3. Let $S$ be a finite set and let $Map(S,S)$ be the set of maps from $S$ to itself. Define a binary operation on $Map(S,S)$ by
   
   $$Map(S,S)\times Map(S,S)\to Map(S,S)$$
   
   
   
   
   $$(f,g)\mapsto g\circ f$$
   
   
   That is, the binary operation $\circ$ is composition of maps.
   1. Is $\circ$ associative? Explain or show a counterexample.

      Yes, $\circ$ is associative, since when composing maps there is a unique choice of order. That is, $(h\circ (g\circ f))(s)= h(g(f(s)))=((h\circ g)\circ f) (s)$.

   2. Is $\circ$ commutative? Explain or show a counterexample.

      No, $\circ$ is not commutative. Let $S$ be the set $\{ 1, 2, 3 \}$. Let $f$ be the map defined by $f(1)=2$, $f(2)=3$ and $f(3)=1$. Let $g$ be the map defined by $g(1)=1$, $g(2)=1$ and $g(3)=2$. Then $f\circ g$ is the map with $f(g(1))=2$, $f(g(2))=2$ and $f(g(3))=3$. On the other hand, $g\circ f$ is the map with $g(f(1))=1$, $g(f(2))=2$ and $g(f(3))=1$. These are not equal, so $\circ$ is not commutative. There are many many other examples.
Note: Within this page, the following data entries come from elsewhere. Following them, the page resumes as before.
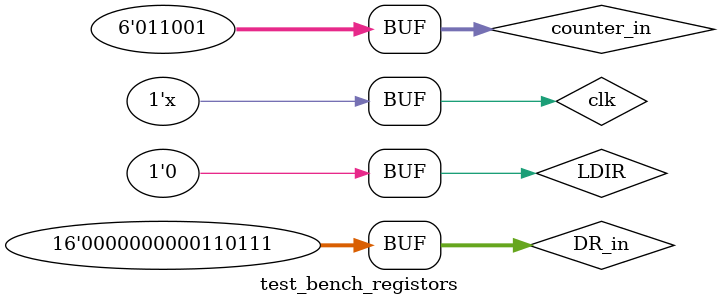
<source format=v>
`timescale 1ns/1ns

module test_bench_registors();
    reg [15:0] DR_in;
    reg [15:0] c_bus_in;
    reg [15:0] ram_in;
    reg [5:0] counter_in;
    reg clk;
    reg LDIR;
    reg WE;
    reg read;
    reg inc;
    wire [5:0] IR_data_out;
    wire [15:0] data_out;

    parameter check_reg = 0; // 0 - IR, 1 - DR, 2 - REG, 3 - REG_INC

    if(check_reg == 0)          ins_registor IR(.DR_in(DR_in), .counter_in(counter_in), .clk(clk), .LDIR(LDIR), .data_out(IR_data_out));
    else if(check_reg == 1)     data_registor DR(.c_bus_in(c_bus_in), .ram_in(ram_in), .clk(clk), .WE(WE), .read(read), .data_out(data_out));
    else if(check_reg == 2)     registor_no_inc REG(.c_bus_in(c_bus_in), .clk(clk), .WE(WE), .data_out(data_out));
    else if(check_reg == 3)     registor_with_inc REG_INC(.c_bus_in(c_bus_in), .clk(clk), .WE(WE), .data_out(data_out), .inc(inc));
    
    always #25 clk=~clk;

    initial begin

	    clk = 1;

        if(check_reg == 0) begin
            DR_in = 16'd55;
            counter_in = 6'd25;

            // Test 1
            LDIR = 1;
            #5;
	    
            if(IR_data_out == DR_in[5:0])   $display("Passed Test 1");
            else                            $display("Failed Test 1");
            #45;

            // Test 2
            LDIR = 0;
            #5;
            if(IR_data_out == counter_in)   $display("Passed Test 2");
            else                            $display("Failed Test 2");
            #45;

        end

        else if(check_reg == 1) begin
            c_bus_in = 16'd264;
            ram_in = 16'd546;
            WE = 1;

            // Test 3
            read = 1;
            #5;
            if(data_out == ram_in)          $display("Passed Test 3");
            else                            $display("Failed Test 3");
            #45;   

            // Test 4
            read = 0;
            #5;
            if(data_out == c_bus_in)        $display("Passed Test 4");
            else                            $display("Failed Test 4");  
            #45; 

        end

        else if(check_reg == 2) begin
            WE = 1;
            c_bus_in = 16'd155;
            
            // Test 5
            #5;
            if(data_out == c_bus_in)        $display("Passed Test 5");
            else                            $display("Failed Test 5");  
            #45;             
        end
        else begin
            WE = 1;
            c_bus_in = 16'd463;
            
            // Test 6
            inc = 0;
            #5;
            if(data_out == c_bus_in)        $display("Passed Test 6");
            else                            $display("Failed Test 6");  
            #45;

            // Test 7
            inc = 1;
            #5;
            if(data_out == c_bus_in + 1)    $display("Passed Test 7");
            else                            $display("Failed Test 7");  
            #45;
        end
    end

endmodule
</source>
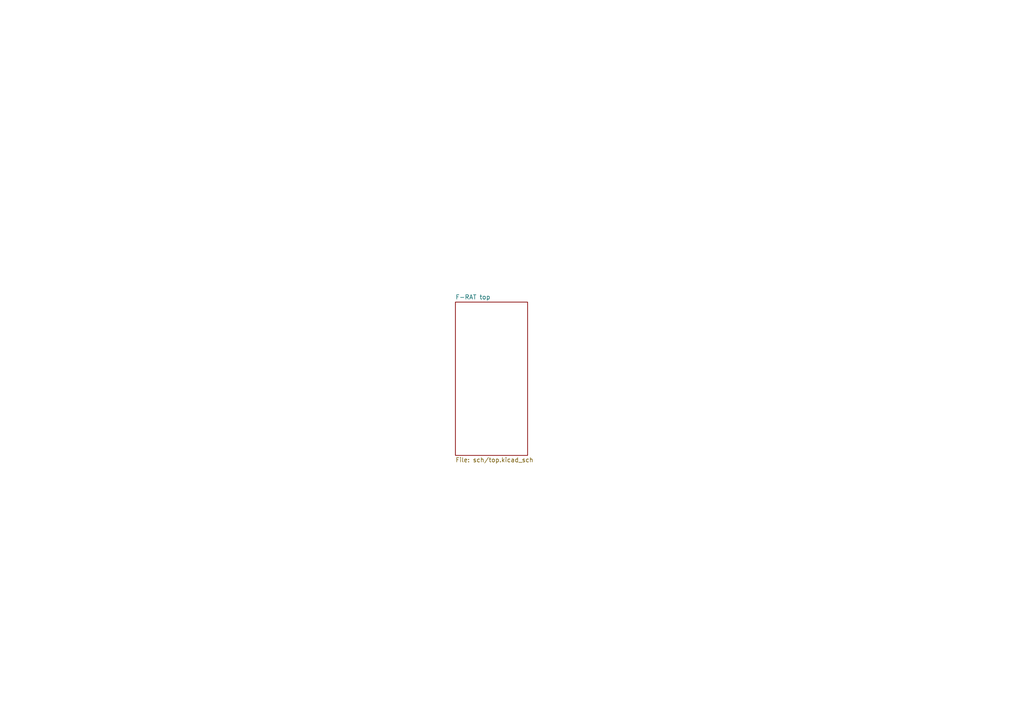
<source format=kicad_sch>
(kicad_sch (version 20230121) (generator eeschema)

  (uuid c84eb854-fad7-48d9-b741-711508396f2c)

  (paper "A4")

  


  (sheet (at 132.08 87.63) (size 20.955 44.45) (fields_autoplaced)
    (stroke (width 0.1524) (type solid))
    (fill (color 0 0 0 0.0000))
    (uuid 35145985-79c4-444b-b704-454be3e15e30)
    (property "Sheetname" "F-RAT top" (at 132.08 86.9184 0)
      (effects (font (size 1.27 1.27)) (justify left bottom))
    )
    (property "Sheetfile" "sch/top.kicad_sch" (at 132.08 132.6646 0)
      (effects (font (size 1.27 1.27)) (justify left top))
    )
    (instances
      (project "frat"
        (path "/c84eb854-fad7-48d9-b741-711508396f2c" (page "2"))
      )
    )
  )

  (sheet_instances
    (path "/" (page "1"))
  )
)

</source>
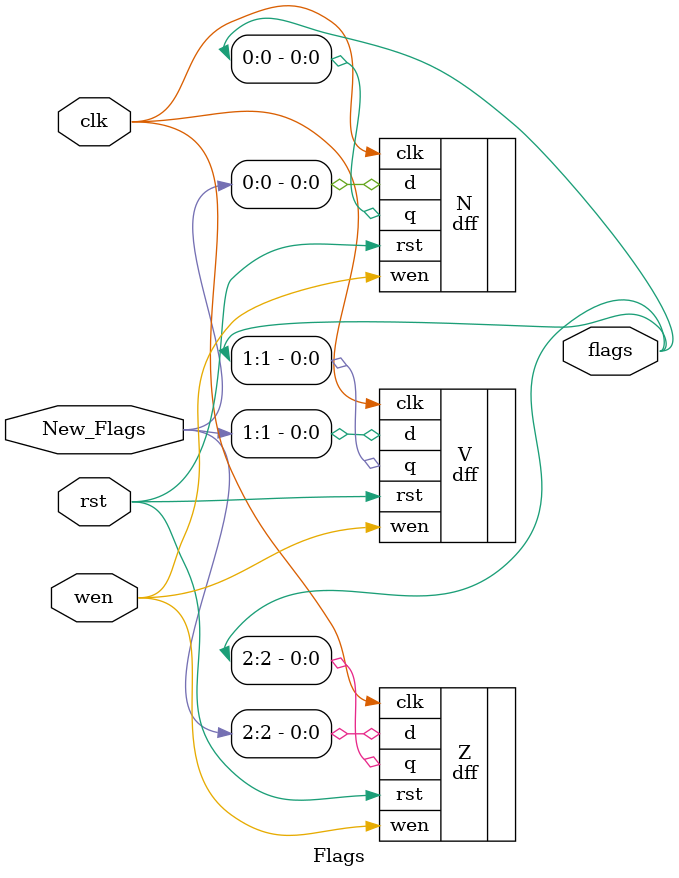
<source format=v>
module Flags(output [2:0] flags, input clk, input rst, input wen, input [2:0] New_Flags);

dff Z(.q(flags[2]), .d(New_Flags[2]), .wen(wen), .clk(clk), .rst(rst));
dff V(.q(flags[1]), .d(New_Flags[1]), .wen(wen), .clk(clk), .rst(rst)); // flags[2] = Z; flags[1] = V; flags[0] = N
dff N(.q(flags[0]), .d(New_Flags[0]), .wen(wen), .clk(clk), .rst(rst));



endmodule

</source>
   3. Does $\circ$ have an identity? Explain or show a counterexample. Yes, $\circ$ has an identity. It is the map $1_S$ which is defined by the property that for any $s\in S$, $1_S(s)=s$. If $f$ is any map from $S$ to $S$, then for any element $s\in S$, $(1_S\circ f)(s)=1_S(f(s))=f(s)$. So $1_S\circ f=f$. On the other hand, $(f\circ 1_S)(s)=f(1_S(s))=f(s)$, and $f\circ 1_S=f$. This shows that $1_S$ is the identity.

      In a set $X$ with binary operation $*$ and identity $e$, an element $x\in X$ is said to have an inverse if there is an element $y\in X$ such that $x*y=e=y*x$.

   4. Which elements of $Map(S,S)$ have inverses?

      The bijective maps have inverses.